One of the main questions in advertising is: who? Who do you sell to, who do you persuade, who is the key influence, who actually purchases, who makes the key decisions, who is most important to you, who – in short – is your audience?

Advertising costs money. Often the sums are considerable and rarely does the money come easy to the advertiser. That money should be spent properly, which means it should be spent accurately. A failure of efficiency is a waste of the budget.

And efficiency means directing the right messages in the right way at the right people. Advertising equals communication. It is vital for effective communication to address the correct audience – the one that matters.

Targeting lies at the heart of the communications process.

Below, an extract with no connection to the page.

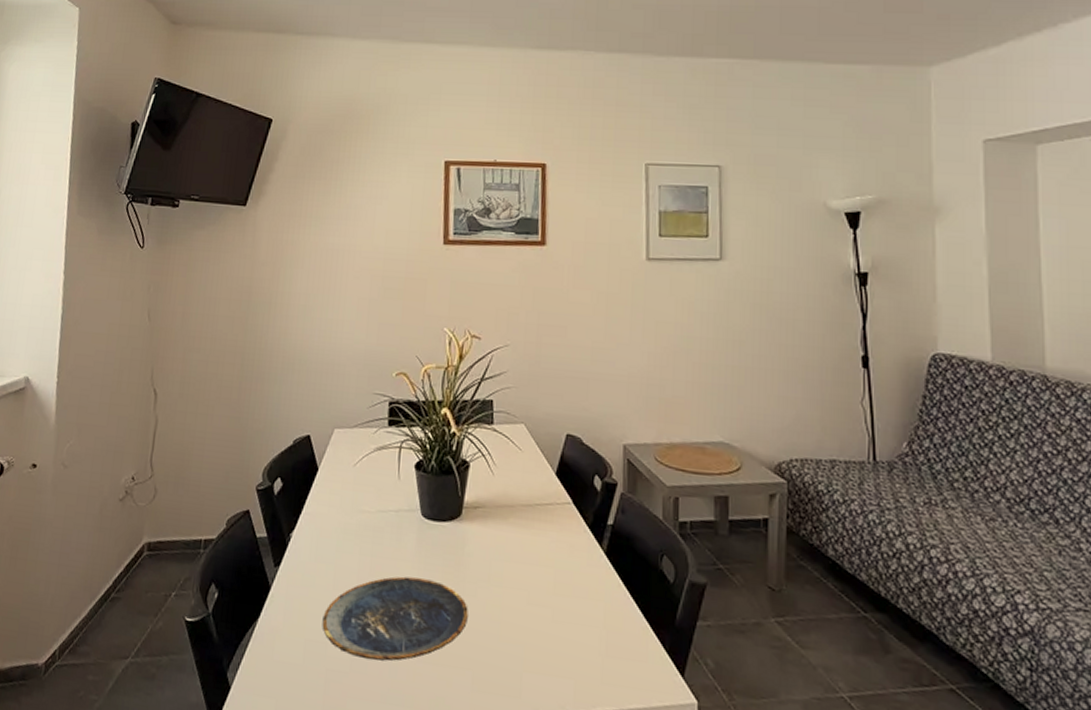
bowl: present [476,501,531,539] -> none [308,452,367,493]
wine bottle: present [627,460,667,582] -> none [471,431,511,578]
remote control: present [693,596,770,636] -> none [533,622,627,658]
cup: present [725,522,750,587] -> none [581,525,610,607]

Right at the very beginning of the process the advertiser must decide who to talk to, who to select as the audience for the message. Sometimes this is simple. An advertisement for a cook for a school canteen would begin by finding people with suitable experience – those who are or have been cooks in an industrial, educational or health-care kitchen. It is an obvious starting point.

An advertisement for dental chairs would aim at dentists (though maybe not only dentists. Targeting gets more complex quite rapidly). An announcement about pension increases would go to the elderly.

A new Civic Centre in Wolverhampton would be announced to the people of Wolverhampton. Advertising a new high-performance motorbike would no doubt aim at people interested in, possessing, or currently using a motorbike.

But targeting is not always as simple as that. Who do you select as the target for a new Mini car? The young? Those with less money? Those who want a second car? Mums? Who would be the target for sherry advertising? The elderly? Confirmed drinkers? Up-market households? Or new drinkers? And who do you advertise to for office copiers? Think of the possibilities. Targets might include:

- secretaries

- department heads

- purchasing managers

- managing directors

- all middle managers in a firm.

The answer is a matter of judgement.

Get it right and the campaign will strike home. Get it wrong, and the money is wasted, the opportunity is wasted, the time is wasted.

It is, commonsense dictates, vital to get the target right. Sometimes this is an easy matter, and sometimes the target is difficult to determine – sometimes, indeed, almost impossible to determine. This is what makes advertising an art as well as a science.